How many hours have you spent in meetings that could have (and potentially should have) been emails?
When you have a to-do list longer than the Padella queue on a Friday evening, every minute counts. Wasting precious time that could be spent on actual work is simply not an option.
That’s not to say that meetings don’t have their value, from team bonding to the creativity that comes from face-to-face brainstorming.
However, they can often veer off track and run over, draining your time without offering benefit to all in attendance.
One study revealed that executives spend almost 23 hours a week in meetings, while Harvard Business Review found that 92% of employees consider meetings costly and unproductive.
Additionally, these unnecessary get-togethers have been shown to negatively impact staff mental and physical wellbeing, all while reducing productivity and job satisfaction.
Something needs to be done, but it’s not quite as simple as turning down your digital invites (at least if you don’t want a disciplinary). Instead, you need to streamline the meetings you do have to ensure they don’t rob any more of your day than strictly necessary.
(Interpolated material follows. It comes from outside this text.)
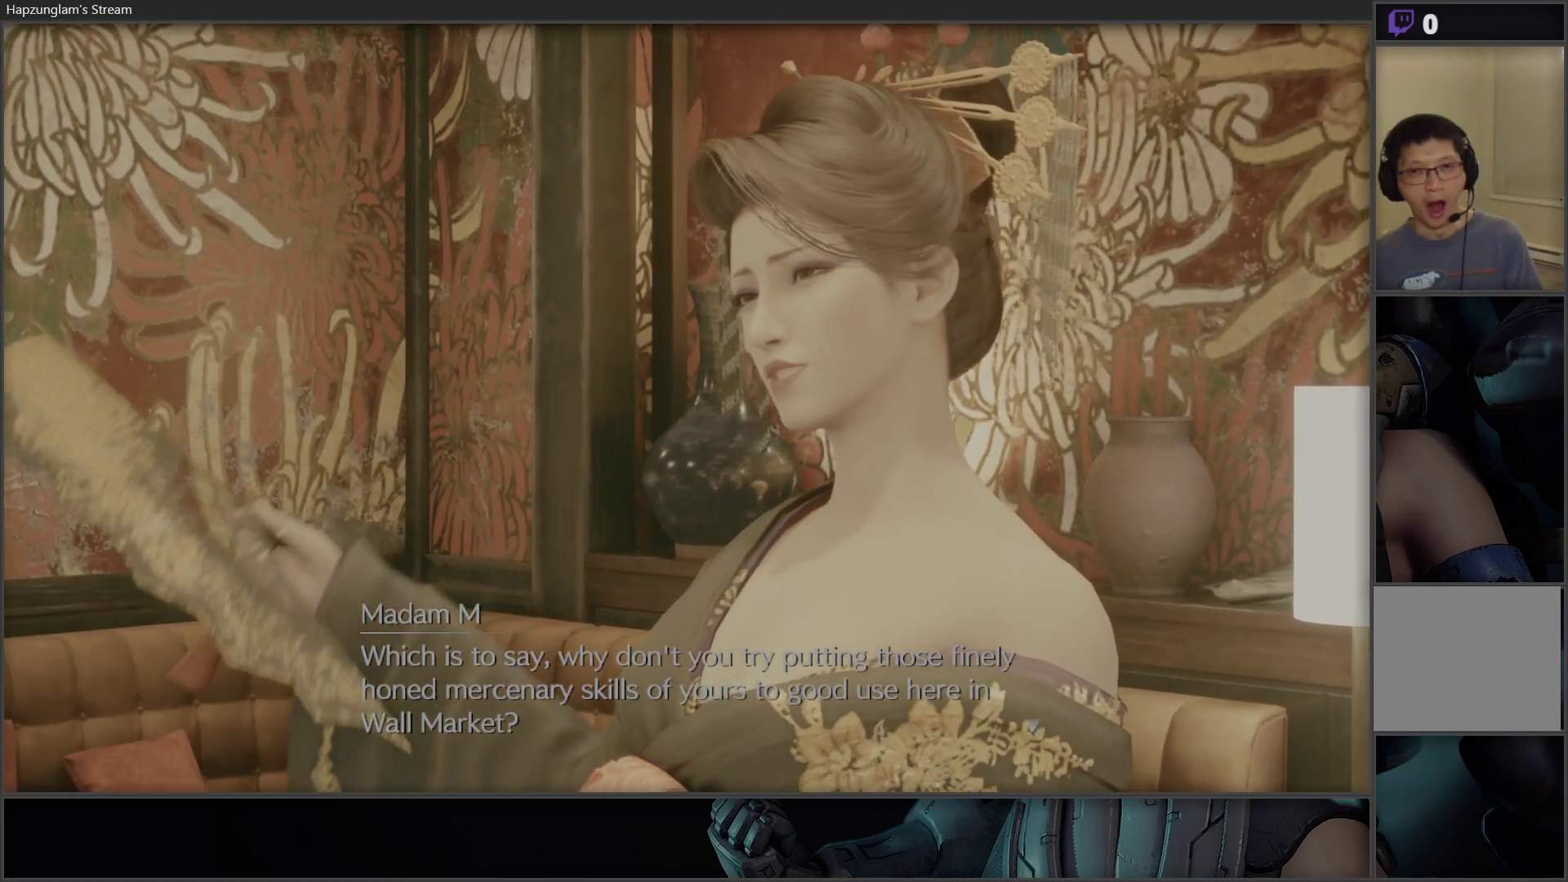
{"buttons": [], "left_stick": "right", "right_stick": "center", "events": [[117, "left_stick", "up-left"], [250, "left_stick", "right"], [367, "left_stick", "up-left"], [483, "left_stick", "right"]]}
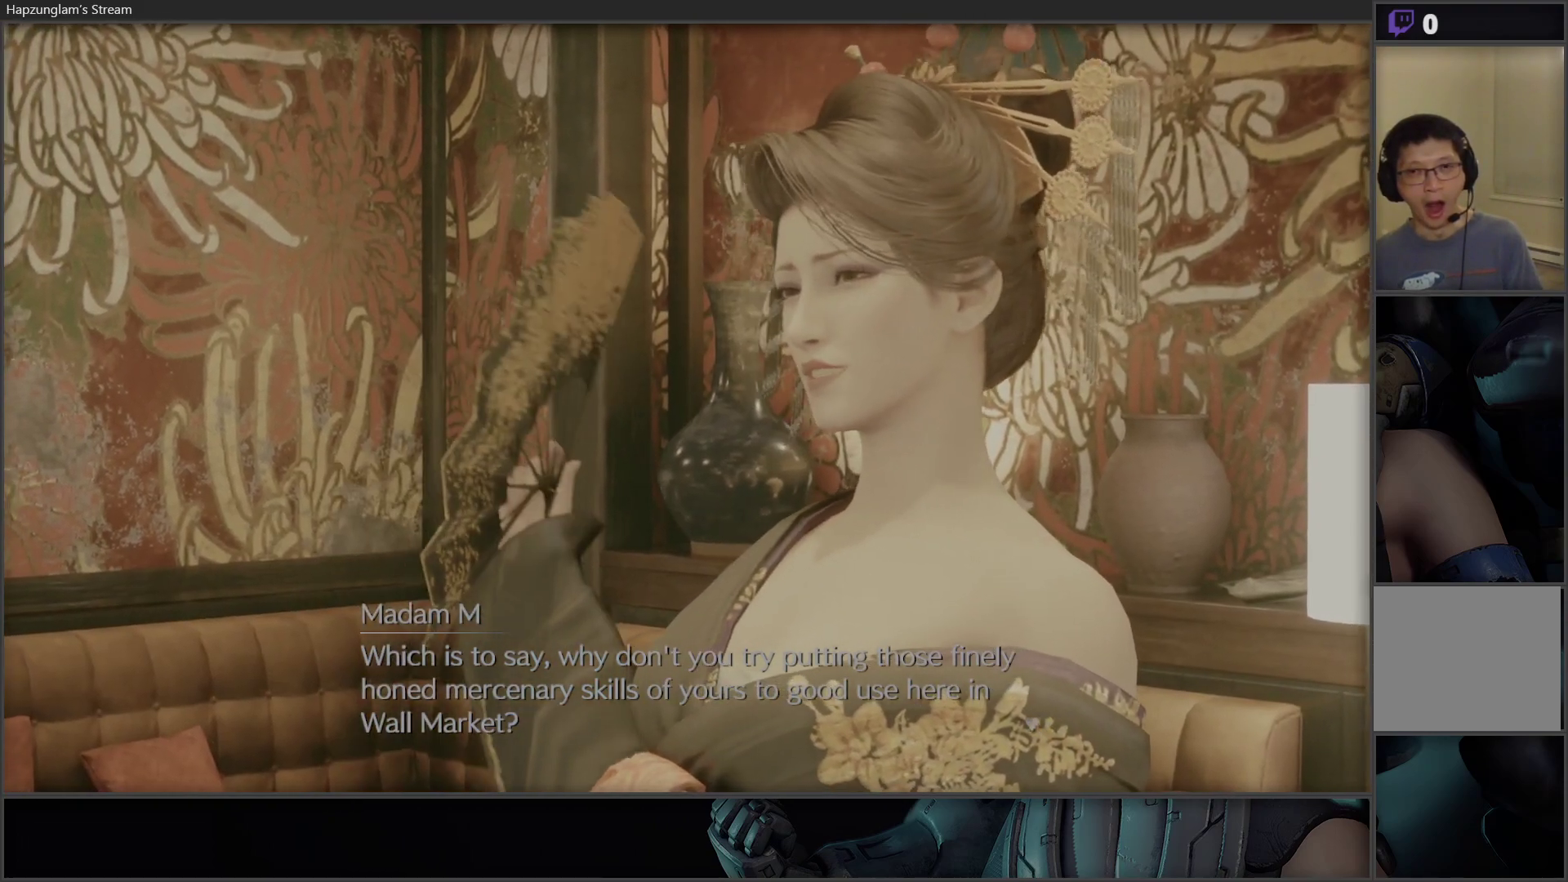
{"buttons": [], "left_stick": "center", "right_stick": "center", "events": [[67, "left_stick", "up-left"], [167, "left_stick", "right"], [267, "left_stick", "center"]]}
Reclaim your time with these tips from Joshua Zerkel, CPO and Head of Global Engagement Marketing (Community) at Asana.
Conduct a meetings audit
‘With 58% of the working day spent on “work about work” (unnecessary meetings and work coordination tasks such as chasing deadlines or searching for information), employees are being continually distracted from the expert jobs they have been hired to do,’ Joshua tells Metro.co.uk. ‘Tackling meeting bloat is one of the quickest ways teams can start to get time back.’
To do this, take a look at the meetings already in your diary. If the majority are booked in for the same amount of time (typically 30 minutes or an hour) this can suggest ‘a lack of thought about how to maximise time’.
You can then bring your analysis to your boss and the wider team, keeping things factual rather than leaning on opinion-based statements.
Joshua continues: ‘It takes the collaboration of each team and department to fix this. Leaders can empower their teams to clear individual calendars for 48 hours, and then only re-add recurring meetings which are deemed to be of genuine value and necessity.’
When Asana conducted a ‘meetings doomsday’, a collective 265 hours were saved from low-value calls and conferences. How’s that for efficiency?
Speed things up
Now you’ve separated the meeting wheat from the meeting chaff, it’s time to ensure those you do have are as brief as possible.
Joshua advises: ‘If a meeting is supposed to be a quick chat, set it for 10 minutes instead of ring fencing an entire half hour, as employees will automatically assume that all of the allotted team needs to be used up.
‘Furthermore, wherever possible, try to shave meetings down by five or 10 minutes. Letting people go early, rather than dragging a meeting out to fill the time, can make a meaningful difference to the working day.’
If it’s dragging or people are on unrelated topics, mention what else you’re working on or highlight areas where your input isn’t requires, then request to duck out depending on priorities.
‘I often encourage people to schedule two back-to-back 15-minute meetings,’ adds Joshua.
‘This has at least two benefits. First, people are more inclined to wrap up the first meeting on time to avoid being late for the second one.
‘Second, research shows that the hour before a meeting feels shortened due to the anticipation, which negatively impacts focus. Scheduling two back-to-back 15-minute meetings helps minimise that negative anticipatory time and can help boost productivity.’
A lot of time can be wasted when meetings are unfocused, so an agenda is necessary to keep things structured and succinct.
If you’re a manager, consider creating an agenda ahead of each meeting, or if you’re an employee, suggest the practice to your boss. Frame it as a way to help you stay on topic rather than a criticism of their management style to avoid them becoming defensive.
‘To make a true impact here, leaders should empower employees to decline meetings without agendas,’ adds Joshia.
‘It is essential to make sure that all agenda points lead to productive discussions, avoiding unnecessary talking points that can be handled through a quick message.
‘When employees know that meetings will be short and to the point, they will be more likely to pay attention and contribute in a meaningful manner.’
Quality over quantity is the goal here, alleviating the stress and burnout you feel whenever you get a calendar invite as a result.